What lines in the records below include the word "Stromerzeuger"? Return each one.

Data extracted from a collection
┌──
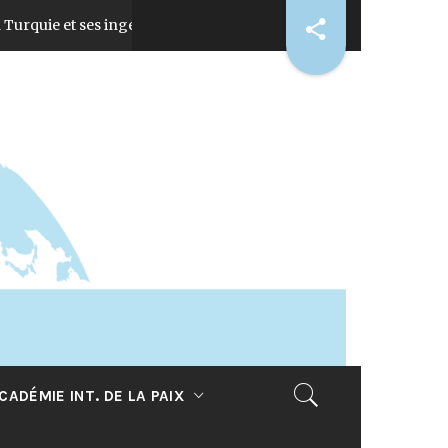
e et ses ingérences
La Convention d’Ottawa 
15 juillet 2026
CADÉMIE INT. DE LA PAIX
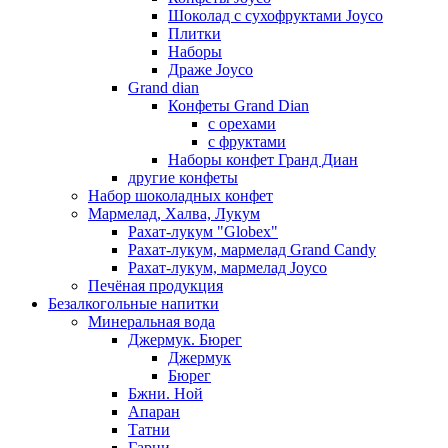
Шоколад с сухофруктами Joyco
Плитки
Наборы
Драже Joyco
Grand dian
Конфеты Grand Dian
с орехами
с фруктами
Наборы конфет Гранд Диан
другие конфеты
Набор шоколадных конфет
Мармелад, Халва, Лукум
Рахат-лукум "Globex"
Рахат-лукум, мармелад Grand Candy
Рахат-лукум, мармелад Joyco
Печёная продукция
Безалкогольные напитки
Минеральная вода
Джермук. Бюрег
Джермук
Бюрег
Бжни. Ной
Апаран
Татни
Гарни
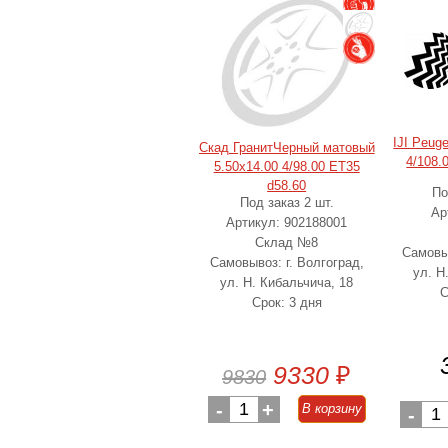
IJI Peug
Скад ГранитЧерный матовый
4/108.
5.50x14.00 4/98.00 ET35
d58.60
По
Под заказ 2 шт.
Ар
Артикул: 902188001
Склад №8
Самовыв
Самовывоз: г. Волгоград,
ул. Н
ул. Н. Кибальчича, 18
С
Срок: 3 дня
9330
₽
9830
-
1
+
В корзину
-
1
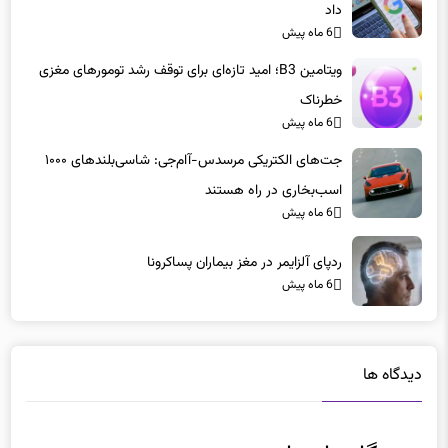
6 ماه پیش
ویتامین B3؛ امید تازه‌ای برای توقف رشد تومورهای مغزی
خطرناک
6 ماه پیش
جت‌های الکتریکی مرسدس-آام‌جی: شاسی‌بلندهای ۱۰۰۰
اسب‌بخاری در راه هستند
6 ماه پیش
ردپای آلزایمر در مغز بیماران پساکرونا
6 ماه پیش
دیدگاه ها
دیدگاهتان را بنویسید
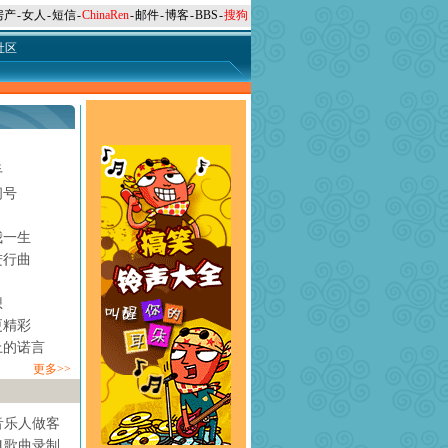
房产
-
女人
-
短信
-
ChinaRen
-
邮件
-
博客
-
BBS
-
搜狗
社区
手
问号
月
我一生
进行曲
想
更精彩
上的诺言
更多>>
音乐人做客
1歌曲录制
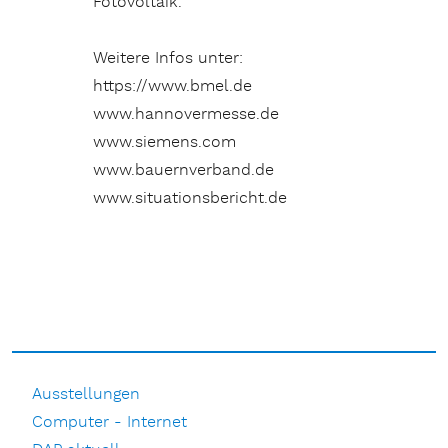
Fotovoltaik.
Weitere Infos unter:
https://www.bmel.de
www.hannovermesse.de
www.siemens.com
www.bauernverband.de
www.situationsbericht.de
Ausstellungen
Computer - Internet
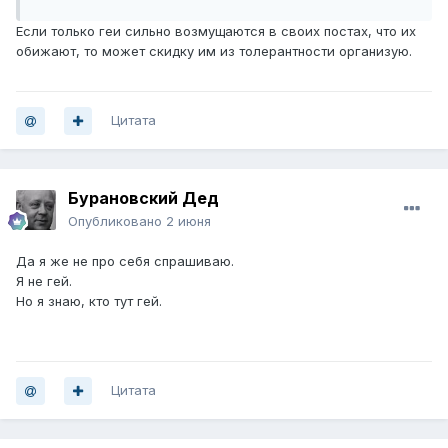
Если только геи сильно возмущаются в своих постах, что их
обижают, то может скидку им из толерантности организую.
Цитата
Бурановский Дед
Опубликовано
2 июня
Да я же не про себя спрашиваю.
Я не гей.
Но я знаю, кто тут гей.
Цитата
└──
┌──
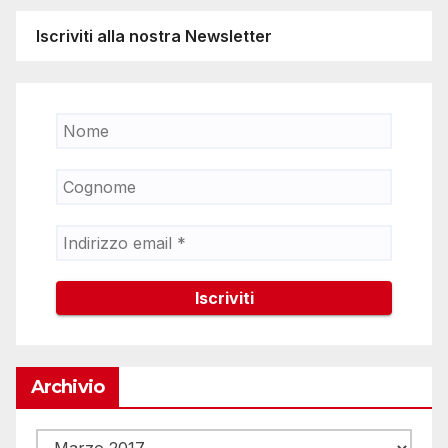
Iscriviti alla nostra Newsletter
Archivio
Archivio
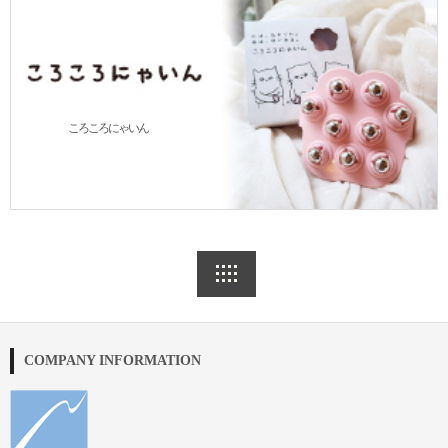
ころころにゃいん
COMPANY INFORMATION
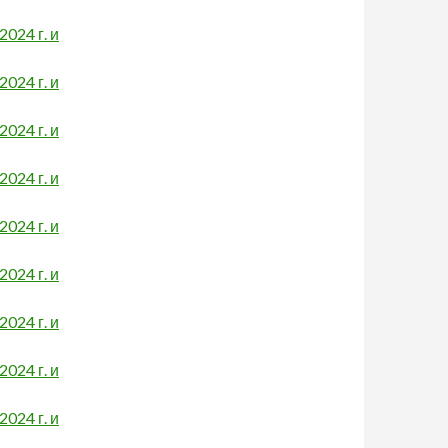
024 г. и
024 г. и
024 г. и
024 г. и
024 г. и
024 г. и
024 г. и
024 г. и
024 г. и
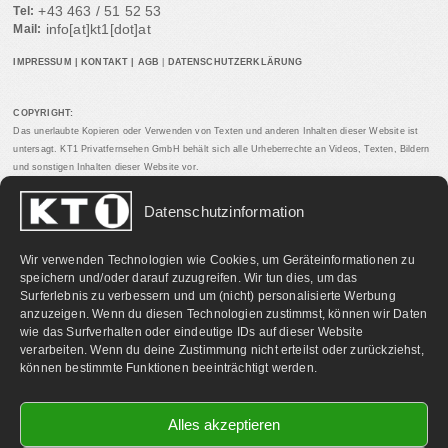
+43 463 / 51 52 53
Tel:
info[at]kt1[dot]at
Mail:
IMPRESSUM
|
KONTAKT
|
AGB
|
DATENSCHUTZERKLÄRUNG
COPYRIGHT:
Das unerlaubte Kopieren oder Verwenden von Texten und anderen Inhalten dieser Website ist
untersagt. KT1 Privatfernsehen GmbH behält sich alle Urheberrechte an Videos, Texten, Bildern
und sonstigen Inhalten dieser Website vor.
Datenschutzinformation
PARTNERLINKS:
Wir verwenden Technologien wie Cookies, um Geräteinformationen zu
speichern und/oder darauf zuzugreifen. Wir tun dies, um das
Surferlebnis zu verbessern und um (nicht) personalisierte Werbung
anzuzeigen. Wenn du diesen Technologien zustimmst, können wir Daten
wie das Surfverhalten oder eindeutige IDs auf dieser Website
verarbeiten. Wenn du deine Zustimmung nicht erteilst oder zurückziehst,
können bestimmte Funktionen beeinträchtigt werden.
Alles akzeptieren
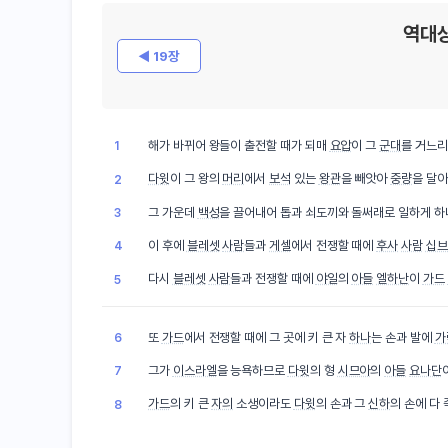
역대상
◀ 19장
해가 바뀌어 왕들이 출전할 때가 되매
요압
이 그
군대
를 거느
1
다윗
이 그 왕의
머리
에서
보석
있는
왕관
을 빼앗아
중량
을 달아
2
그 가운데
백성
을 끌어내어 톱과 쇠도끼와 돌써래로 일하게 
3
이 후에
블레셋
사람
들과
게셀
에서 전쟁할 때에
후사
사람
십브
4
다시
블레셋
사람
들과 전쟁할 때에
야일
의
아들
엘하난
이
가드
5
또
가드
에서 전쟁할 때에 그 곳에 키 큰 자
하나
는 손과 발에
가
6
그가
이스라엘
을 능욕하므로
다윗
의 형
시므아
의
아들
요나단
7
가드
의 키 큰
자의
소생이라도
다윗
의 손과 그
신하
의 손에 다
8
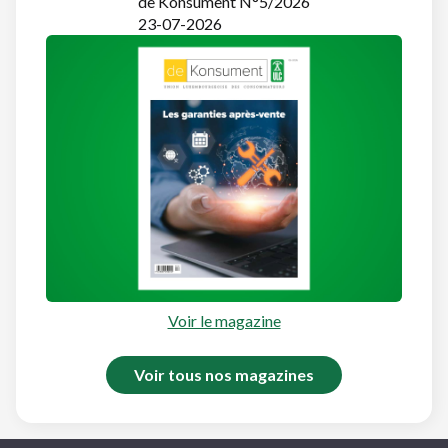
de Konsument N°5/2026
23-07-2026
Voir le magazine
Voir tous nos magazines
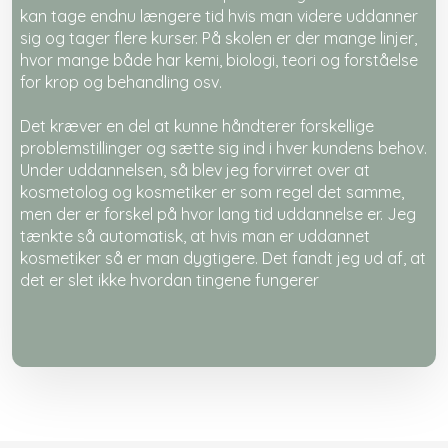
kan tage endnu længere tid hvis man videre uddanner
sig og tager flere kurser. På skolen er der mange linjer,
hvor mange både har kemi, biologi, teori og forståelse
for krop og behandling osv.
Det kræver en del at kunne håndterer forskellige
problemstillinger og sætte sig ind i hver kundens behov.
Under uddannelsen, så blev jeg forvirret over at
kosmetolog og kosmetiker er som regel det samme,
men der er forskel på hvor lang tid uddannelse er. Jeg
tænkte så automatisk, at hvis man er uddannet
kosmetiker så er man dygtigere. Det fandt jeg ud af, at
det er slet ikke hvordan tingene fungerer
└──
┌──
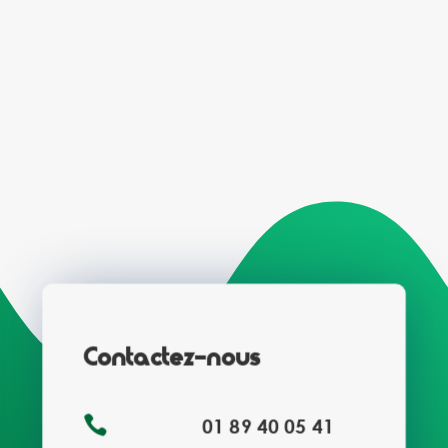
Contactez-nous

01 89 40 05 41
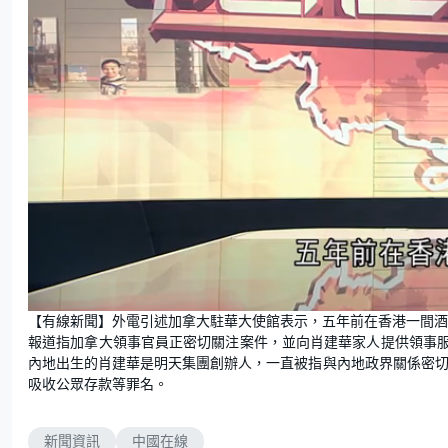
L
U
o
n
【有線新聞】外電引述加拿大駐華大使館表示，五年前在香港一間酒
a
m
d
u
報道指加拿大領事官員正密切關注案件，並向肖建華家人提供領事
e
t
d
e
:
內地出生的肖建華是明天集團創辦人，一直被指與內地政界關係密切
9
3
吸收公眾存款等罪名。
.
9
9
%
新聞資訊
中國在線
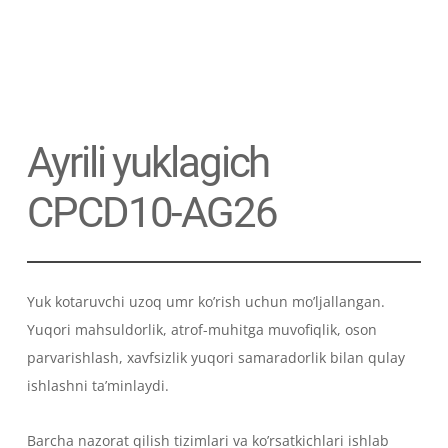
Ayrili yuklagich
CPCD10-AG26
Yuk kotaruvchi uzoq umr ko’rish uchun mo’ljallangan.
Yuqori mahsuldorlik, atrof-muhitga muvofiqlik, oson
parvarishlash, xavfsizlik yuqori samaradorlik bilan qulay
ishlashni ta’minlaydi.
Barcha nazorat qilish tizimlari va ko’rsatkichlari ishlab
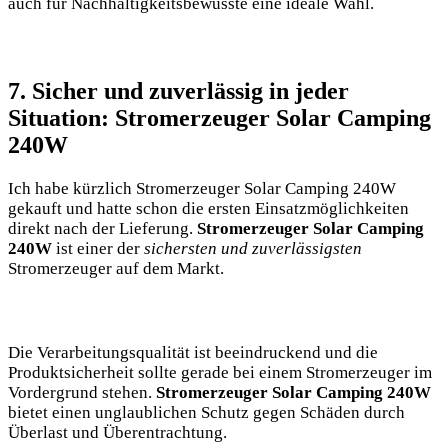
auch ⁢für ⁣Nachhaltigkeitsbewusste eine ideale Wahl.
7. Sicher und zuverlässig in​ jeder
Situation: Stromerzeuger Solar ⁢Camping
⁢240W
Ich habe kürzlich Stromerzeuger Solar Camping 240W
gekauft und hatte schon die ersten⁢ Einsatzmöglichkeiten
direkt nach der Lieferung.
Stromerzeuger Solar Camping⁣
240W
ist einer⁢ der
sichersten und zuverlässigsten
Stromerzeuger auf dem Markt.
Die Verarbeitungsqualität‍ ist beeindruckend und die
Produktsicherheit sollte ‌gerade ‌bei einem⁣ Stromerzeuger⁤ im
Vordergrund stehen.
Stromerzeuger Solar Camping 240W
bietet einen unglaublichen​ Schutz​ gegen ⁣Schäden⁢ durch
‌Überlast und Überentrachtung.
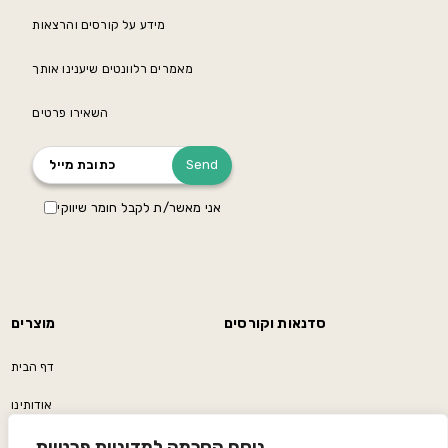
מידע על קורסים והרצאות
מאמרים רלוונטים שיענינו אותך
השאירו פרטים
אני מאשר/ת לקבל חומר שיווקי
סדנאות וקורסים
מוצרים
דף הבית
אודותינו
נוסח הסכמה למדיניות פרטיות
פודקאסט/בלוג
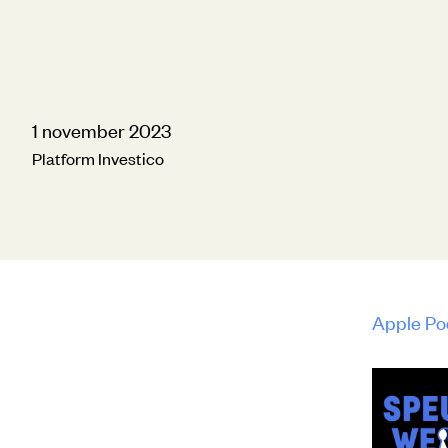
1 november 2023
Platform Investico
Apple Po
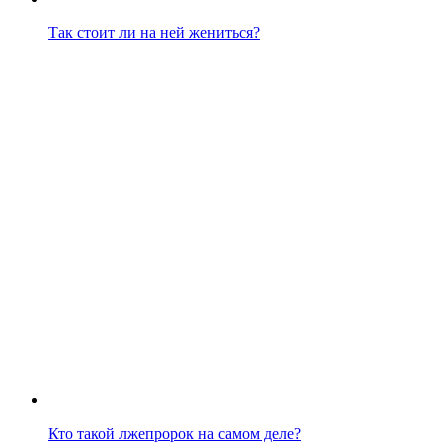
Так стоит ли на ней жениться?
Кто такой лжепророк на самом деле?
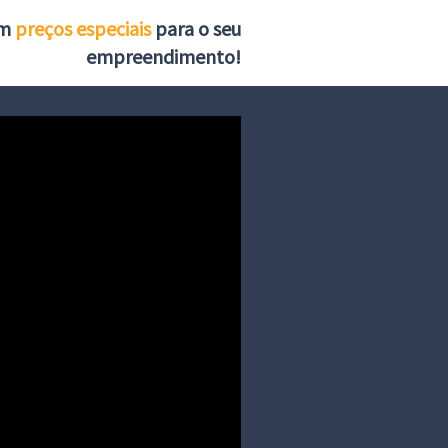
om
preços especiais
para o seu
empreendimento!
└──
## Reply
Situation: Stromerzeuger Solar ⁢Camping
Ich habe kürzlich Stromerzeuger Solar Camping 240W
Stromerzeuger Solar Camping⁣
Stromerzeuger auf dem Markt.
Produktsicherheit sollte ‌gerade ‌bei einem⁣ Stromerzeuger⁤ im
Stromerzeuger Solar Camping 240W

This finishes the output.